I was hoping for an unambiguous result last night and I got it, but not the way I had hoped or predicted for sure.
Stephane Dion's leadership was the result of a grassroots revolt against the Liberal establishment which had given the party years of backroom bickering and the sponsorship scandal. When the establishment served up two highly flawed "frontrunners" in 2006 in Michael Ignatieff and Bob Rae, grassroots members like myself searched desperately for an alternative. I first looked at Gerard Kennedy in 2006, but backed away due to his bad French and his strangely inarticulate/monotone speaking style. After months of listening to Kennedy describe the need for "party renewal" in 2006, I still had no idea exactly what he meant by that. His refusal to back the "Quebecois nation" motion - which seemed more political posturing than heartfelt principle - will be the new albatross around his neck.
Stephane Dion was the anti-politician. We Liberals who supported him hoped his honesty and decency would attract voters back to a party overcome with sleaze and scandal in 2006. In the end, it seems that Dion's great flaws undermined his strengths.
Fellow blogger Far and Wide describes the situation very well today. Myself, I freely admit that I've been wearing rose-coloured glasses regarding Mr. Dion since 2006, frequently defending him against the many attacks. As someone who used to work in politics, but left because I hated playing the cynical "game" and the never-ending lying and schmoozing, Dion greatly appealed to me. It was satisfying to see the amoral establishment backing both a guy who supported the Iraq war and a "my principles are negotiable" NDP turncoat get overwhelmed by a grassroots uprising.
But today those rose-coloured glasses need to come off in the face of the cold, hard aftermath of yesterday's vote. I have questioned my own political judgment since Mr. Dion won and proceeded to underwhelm. At times, it was excruciating to listen to the vitriol levelled at Mr. Dion by objective members of the public, family and friends. The Liberals offered Canadians a thoroughly decent, honest, politically unskilled man prepared to fight for his great ideas - and the country handed the Liberals their worst defeat in modern history (in terms of the popular vote.)
It's now clear that Stephane Dion was a very bad fit for leader. He's grown minimally in the role and, in many ways, undermined his own campaign with his high-mindedness. The Green Shift was a good policy, but bad politics. It's a shame now that the need to effectively fight climate change will be undermined. To think that a complicated new tax reform would be seen as a potential vote winner says more about the man who proposed it than about the people who rejected the man.
There's no doubt that Stephane Dion should announce his resignation soon. The great experiment is now done and it failed.
Who should replace him? The flaws of Michael Ignatieff and Bob Rae remain. While Ignatieff's support for the Iraq war continues to bother me, including his inability to say he made a mistake favouring it, I doubt that this issue alone would turn an election against him (it didn't hurt Harper either). I also doubt Ignatieff would be able to attract many more progressive votes than Dion did last night (but for different reasons.) Ignatieff's long absence from Canada, plus his generally smarmy style would likely be more difficult to overcome.

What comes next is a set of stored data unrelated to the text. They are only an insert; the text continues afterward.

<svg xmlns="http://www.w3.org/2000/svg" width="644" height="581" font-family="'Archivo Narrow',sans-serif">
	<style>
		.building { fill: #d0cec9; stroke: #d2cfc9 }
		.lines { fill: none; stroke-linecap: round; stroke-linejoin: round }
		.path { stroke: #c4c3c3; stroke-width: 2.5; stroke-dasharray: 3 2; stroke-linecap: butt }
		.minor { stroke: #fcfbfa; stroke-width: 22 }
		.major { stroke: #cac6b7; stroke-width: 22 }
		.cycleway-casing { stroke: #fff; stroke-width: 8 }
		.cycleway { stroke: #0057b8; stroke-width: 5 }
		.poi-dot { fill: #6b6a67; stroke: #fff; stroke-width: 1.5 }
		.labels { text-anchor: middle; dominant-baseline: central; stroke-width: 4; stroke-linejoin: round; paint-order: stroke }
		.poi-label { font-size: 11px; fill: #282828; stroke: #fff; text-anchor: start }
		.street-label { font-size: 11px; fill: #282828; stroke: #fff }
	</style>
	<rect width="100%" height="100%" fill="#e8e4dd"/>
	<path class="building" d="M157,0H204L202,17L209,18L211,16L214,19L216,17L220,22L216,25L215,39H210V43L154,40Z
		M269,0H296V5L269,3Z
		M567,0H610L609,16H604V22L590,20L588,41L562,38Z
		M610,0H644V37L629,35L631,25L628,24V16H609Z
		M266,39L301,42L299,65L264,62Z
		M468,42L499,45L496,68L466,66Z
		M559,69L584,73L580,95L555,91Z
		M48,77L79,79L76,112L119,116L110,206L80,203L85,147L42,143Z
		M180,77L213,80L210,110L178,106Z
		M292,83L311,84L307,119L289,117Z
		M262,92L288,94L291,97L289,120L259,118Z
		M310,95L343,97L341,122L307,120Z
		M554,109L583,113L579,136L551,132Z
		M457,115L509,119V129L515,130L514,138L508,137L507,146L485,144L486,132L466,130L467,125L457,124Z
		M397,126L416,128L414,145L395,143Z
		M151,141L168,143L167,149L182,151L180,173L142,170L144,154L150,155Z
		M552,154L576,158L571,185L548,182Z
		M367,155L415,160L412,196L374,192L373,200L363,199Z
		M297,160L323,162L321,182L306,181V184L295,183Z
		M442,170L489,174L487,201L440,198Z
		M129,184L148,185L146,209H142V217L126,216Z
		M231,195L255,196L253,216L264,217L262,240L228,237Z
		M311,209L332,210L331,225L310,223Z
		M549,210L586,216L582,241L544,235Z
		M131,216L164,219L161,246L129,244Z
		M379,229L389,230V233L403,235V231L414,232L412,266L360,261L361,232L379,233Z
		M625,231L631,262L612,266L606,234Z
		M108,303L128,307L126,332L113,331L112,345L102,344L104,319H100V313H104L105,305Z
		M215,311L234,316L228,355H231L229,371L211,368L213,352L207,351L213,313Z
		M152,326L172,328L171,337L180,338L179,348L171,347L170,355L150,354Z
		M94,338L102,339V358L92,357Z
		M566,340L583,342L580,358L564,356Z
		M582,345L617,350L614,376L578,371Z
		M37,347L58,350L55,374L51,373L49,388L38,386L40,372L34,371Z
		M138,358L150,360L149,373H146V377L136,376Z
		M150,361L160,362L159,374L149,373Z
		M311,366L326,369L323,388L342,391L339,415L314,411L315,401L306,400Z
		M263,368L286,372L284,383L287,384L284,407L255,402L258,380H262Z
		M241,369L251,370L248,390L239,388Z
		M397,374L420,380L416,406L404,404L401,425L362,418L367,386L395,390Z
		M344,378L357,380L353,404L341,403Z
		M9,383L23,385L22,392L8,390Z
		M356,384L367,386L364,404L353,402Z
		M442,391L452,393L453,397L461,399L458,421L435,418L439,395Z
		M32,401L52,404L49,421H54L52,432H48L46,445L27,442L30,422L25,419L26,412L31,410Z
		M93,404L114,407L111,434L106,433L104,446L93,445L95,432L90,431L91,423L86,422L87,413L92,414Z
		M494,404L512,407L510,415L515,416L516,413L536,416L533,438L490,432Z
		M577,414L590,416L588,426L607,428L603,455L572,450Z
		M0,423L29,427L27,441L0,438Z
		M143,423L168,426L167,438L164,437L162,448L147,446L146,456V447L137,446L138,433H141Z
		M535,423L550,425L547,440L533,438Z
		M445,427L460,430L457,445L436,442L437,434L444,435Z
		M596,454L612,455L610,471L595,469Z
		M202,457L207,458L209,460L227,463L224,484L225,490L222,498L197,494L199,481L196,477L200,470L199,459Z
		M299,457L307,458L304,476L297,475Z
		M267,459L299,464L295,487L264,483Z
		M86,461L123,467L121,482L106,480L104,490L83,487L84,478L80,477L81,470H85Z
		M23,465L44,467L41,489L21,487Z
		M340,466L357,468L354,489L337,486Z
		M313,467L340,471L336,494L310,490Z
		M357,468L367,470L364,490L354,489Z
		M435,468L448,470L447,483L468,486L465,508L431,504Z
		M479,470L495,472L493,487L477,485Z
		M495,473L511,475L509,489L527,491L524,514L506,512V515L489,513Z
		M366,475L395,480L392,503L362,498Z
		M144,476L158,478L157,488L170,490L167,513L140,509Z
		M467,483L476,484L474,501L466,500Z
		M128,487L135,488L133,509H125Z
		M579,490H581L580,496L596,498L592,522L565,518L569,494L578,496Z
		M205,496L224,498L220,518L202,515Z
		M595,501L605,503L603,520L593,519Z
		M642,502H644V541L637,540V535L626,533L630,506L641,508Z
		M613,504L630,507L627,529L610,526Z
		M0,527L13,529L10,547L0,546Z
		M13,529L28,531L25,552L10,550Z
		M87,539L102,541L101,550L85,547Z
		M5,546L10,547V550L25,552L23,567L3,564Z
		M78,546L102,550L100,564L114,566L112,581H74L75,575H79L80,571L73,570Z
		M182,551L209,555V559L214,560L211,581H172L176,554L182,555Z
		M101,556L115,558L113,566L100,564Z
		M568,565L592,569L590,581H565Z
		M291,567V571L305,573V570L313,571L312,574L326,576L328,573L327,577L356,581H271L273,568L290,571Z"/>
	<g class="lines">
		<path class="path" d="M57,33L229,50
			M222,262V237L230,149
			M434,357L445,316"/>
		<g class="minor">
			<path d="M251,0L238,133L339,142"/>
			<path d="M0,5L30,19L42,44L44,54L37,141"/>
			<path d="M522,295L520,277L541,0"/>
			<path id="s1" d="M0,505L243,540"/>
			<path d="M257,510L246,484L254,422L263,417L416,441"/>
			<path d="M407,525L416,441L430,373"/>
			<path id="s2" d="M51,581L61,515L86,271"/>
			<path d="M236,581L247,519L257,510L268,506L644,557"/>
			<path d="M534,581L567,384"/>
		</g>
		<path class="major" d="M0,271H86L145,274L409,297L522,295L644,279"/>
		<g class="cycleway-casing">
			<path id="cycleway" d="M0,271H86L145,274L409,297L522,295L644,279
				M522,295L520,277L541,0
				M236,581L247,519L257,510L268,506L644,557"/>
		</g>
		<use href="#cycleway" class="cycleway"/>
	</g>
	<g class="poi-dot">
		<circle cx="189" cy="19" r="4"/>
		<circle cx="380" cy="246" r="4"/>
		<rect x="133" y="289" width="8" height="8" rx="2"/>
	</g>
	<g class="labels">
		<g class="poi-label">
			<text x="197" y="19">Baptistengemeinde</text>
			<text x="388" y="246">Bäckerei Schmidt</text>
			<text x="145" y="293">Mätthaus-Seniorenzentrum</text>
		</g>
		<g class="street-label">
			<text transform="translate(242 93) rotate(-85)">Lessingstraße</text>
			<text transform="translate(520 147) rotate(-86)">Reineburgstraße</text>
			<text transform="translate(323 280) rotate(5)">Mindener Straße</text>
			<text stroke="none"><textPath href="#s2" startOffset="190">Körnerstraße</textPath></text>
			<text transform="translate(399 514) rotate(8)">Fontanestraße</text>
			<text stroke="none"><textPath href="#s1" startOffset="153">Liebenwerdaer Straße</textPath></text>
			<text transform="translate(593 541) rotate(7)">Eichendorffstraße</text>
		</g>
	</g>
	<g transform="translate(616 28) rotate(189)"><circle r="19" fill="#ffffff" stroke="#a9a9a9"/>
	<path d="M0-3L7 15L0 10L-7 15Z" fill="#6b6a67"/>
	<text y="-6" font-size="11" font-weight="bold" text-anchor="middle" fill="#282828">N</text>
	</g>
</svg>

Having said that, Ignatieff is brilliant and he's a bit of a clean slate. He'd also put the Liberals firmly back in the centre of the political spectrum where we usually win. His approach to Quebec is reminiscent of Paul Martin and even Stephen Harper, an approach that hasn't exactly paid dividends. But an Ignatieff leadership would undoubtedly push the Liberal cause forward in Quebec and elsewhere. In the end, I'm sure Canadians would give Ignatieff a fair shot if he were to win the leadership.
Bob Rae's devotion to his new party has been admirable. He's as skilled as politicians come and quite likeable (more so than Ignatieff). He could've walked away after 2006, but he stayed committed. That alone will endear him to many Liberals who were turned off by his arrogant run in 2006. Bob Rae has walked the walk. Yet his baggage as a former Ontario NDP Premier remains an immense obstacle. I've never sensed any kind of "Bob Rae-mania" out there.
Of these two gentlemen, I still have my doubts, but I'm keeping an open mind. I haven't ruled out either of them.
As we move forward, Liberals should ask ourselves if we ought to stay on the left with a leader like Bob Rae or Gerard Kennedy, or do we need to aim to take back the Canadian centre with a leader like Ignatieff or John Manley or Scott Brison or some other person yet to emerge?
At this stage, I'm inclined to put aside some of my quirky political instincts - the kind that led me to support Stephane Dion - and try to get it right this time. When Stephane Dion steps down, Liberals need to elect a leader capable of earning back the confidence of Canadians and finally electing a strong Liberal government. The time for risky leadership experiments is over.
One final note: I was thrilled to see Frank Valeriote win handily in Guelph - my hometown - despite the strong anti-Liberal trend in southwestern Ontario. New candidates rarely achieve this feat. This guy is going to be a player in federal politics!